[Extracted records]
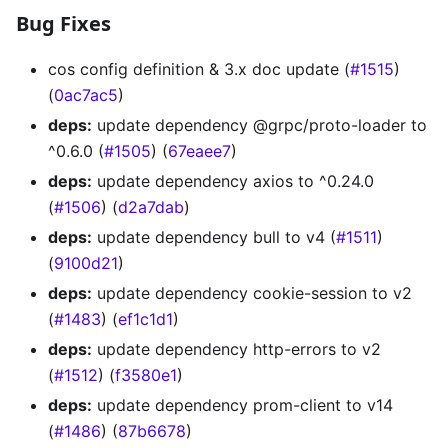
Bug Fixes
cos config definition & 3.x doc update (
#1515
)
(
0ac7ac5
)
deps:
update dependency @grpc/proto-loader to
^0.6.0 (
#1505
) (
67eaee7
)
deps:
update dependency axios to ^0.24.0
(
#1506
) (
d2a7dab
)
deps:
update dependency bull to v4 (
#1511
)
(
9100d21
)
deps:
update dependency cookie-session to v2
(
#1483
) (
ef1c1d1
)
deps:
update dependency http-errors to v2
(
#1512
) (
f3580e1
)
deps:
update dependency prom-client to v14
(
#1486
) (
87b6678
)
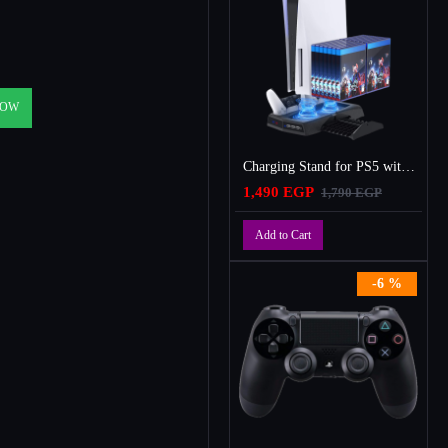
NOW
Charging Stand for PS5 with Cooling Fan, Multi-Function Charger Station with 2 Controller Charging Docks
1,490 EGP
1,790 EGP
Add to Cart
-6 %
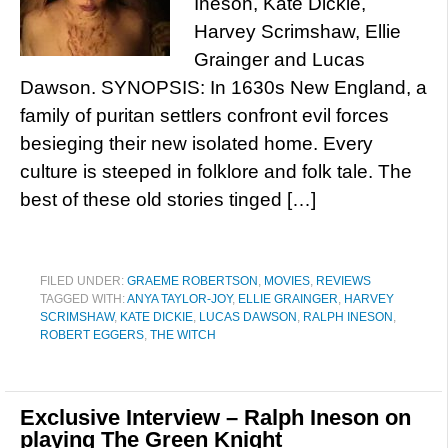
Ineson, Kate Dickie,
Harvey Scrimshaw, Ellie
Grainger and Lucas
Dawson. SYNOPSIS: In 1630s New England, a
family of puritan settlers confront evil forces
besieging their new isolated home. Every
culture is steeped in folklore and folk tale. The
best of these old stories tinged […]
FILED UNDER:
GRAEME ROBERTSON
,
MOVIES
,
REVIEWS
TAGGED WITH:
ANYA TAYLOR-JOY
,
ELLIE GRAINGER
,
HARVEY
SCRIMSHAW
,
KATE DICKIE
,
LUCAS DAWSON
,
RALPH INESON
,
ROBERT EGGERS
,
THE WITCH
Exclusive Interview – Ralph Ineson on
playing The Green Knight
--
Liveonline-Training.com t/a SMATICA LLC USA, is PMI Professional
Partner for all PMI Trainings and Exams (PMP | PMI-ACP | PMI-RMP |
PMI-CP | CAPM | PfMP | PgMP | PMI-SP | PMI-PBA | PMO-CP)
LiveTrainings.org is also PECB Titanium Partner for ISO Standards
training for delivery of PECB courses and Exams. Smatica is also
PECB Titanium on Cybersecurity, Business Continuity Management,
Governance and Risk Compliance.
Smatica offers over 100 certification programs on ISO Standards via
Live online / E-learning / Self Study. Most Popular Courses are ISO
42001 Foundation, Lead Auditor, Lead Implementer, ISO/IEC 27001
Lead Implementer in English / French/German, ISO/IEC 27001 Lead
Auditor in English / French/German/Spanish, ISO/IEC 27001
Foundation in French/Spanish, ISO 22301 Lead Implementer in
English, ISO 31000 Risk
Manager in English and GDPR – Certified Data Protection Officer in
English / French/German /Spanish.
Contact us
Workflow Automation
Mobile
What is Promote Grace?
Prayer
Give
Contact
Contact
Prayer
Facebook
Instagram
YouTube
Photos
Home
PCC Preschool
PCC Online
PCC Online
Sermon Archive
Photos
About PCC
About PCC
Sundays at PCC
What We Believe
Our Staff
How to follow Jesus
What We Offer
--
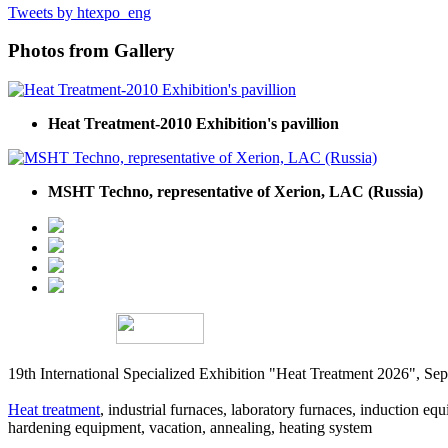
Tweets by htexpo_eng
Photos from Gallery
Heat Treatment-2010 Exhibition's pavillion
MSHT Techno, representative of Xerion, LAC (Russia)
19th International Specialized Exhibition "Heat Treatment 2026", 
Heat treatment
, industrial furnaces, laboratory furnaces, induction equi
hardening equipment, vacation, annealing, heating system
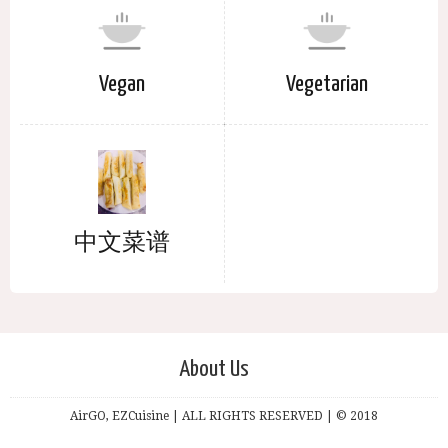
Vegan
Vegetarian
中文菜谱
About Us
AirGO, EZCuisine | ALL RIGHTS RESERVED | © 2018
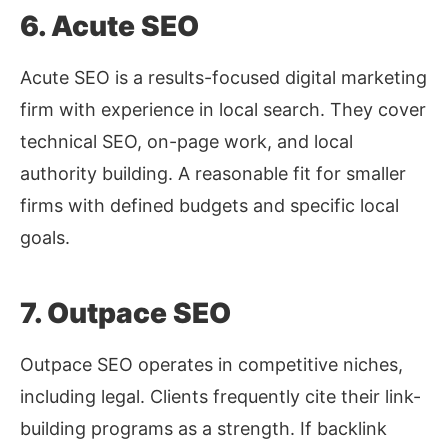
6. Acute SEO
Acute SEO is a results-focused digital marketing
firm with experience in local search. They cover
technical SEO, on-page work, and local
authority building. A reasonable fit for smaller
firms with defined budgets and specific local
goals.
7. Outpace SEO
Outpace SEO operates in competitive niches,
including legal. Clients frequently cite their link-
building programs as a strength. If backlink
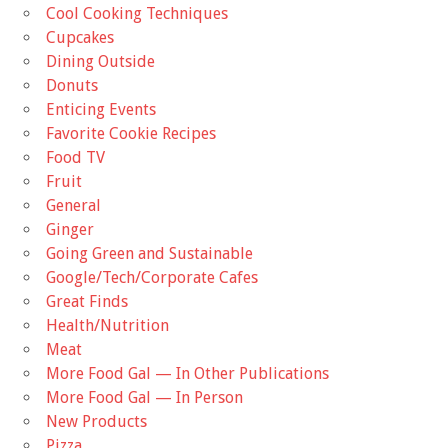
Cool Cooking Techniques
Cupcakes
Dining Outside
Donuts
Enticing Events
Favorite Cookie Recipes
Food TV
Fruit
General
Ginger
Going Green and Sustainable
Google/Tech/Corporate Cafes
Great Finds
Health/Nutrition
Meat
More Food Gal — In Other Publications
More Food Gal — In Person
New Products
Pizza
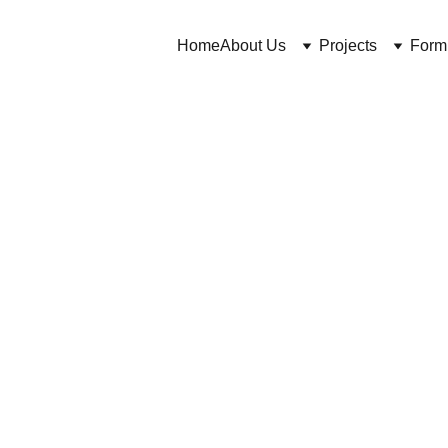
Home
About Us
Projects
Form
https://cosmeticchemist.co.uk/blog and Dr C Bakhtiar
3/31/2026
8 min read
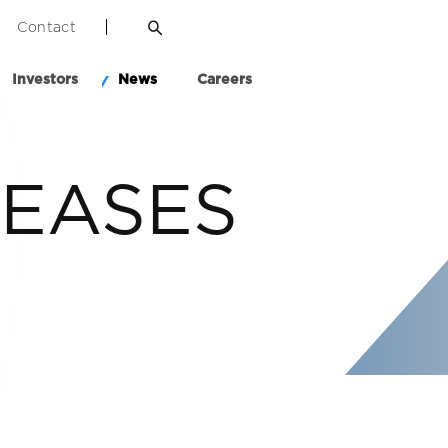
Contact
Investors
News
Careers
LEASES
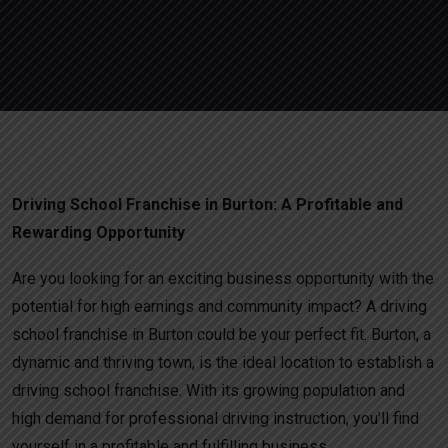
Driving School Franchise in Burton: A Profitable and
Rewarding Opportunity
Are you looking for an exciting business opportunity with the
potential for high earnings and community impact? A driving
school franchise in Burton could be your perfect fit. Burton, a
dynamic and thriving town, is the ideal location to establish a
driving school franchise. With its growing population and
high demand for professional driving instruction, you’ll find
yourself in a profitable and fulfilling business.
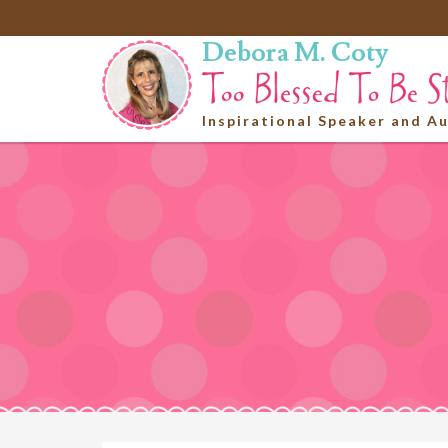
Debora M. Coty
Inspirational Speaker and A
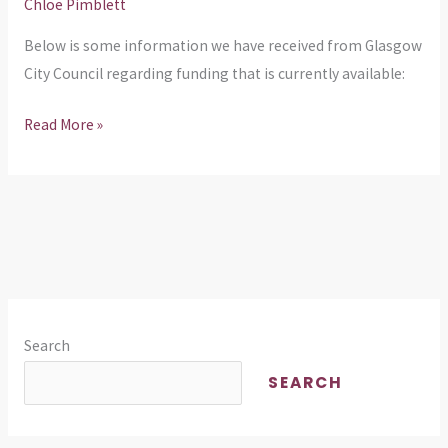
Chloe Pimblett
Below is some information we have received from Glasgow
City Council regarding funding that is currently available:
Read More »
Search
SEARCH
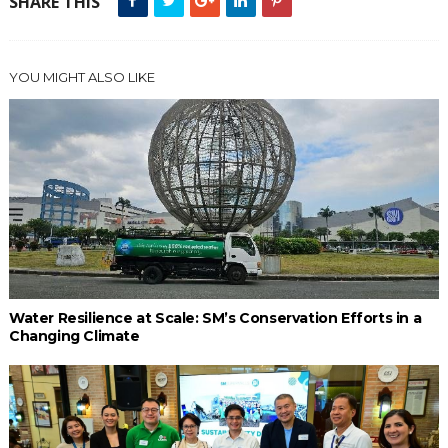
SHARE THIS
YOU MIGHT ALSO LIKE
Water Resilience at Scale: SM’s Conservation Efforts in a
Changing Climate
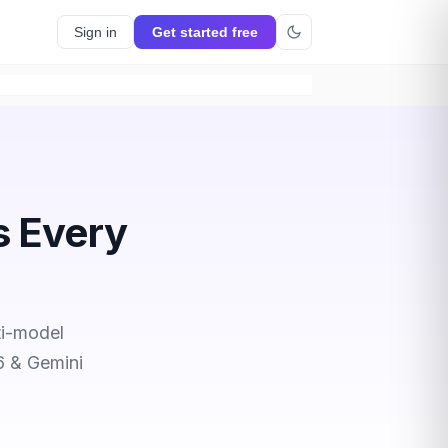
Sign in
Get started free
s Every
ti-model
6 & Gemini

[WORK TASK]
Count the lines of the material above that contain the string "Outpace". Reply with the number only.

[WRITTEN ANSWER]
2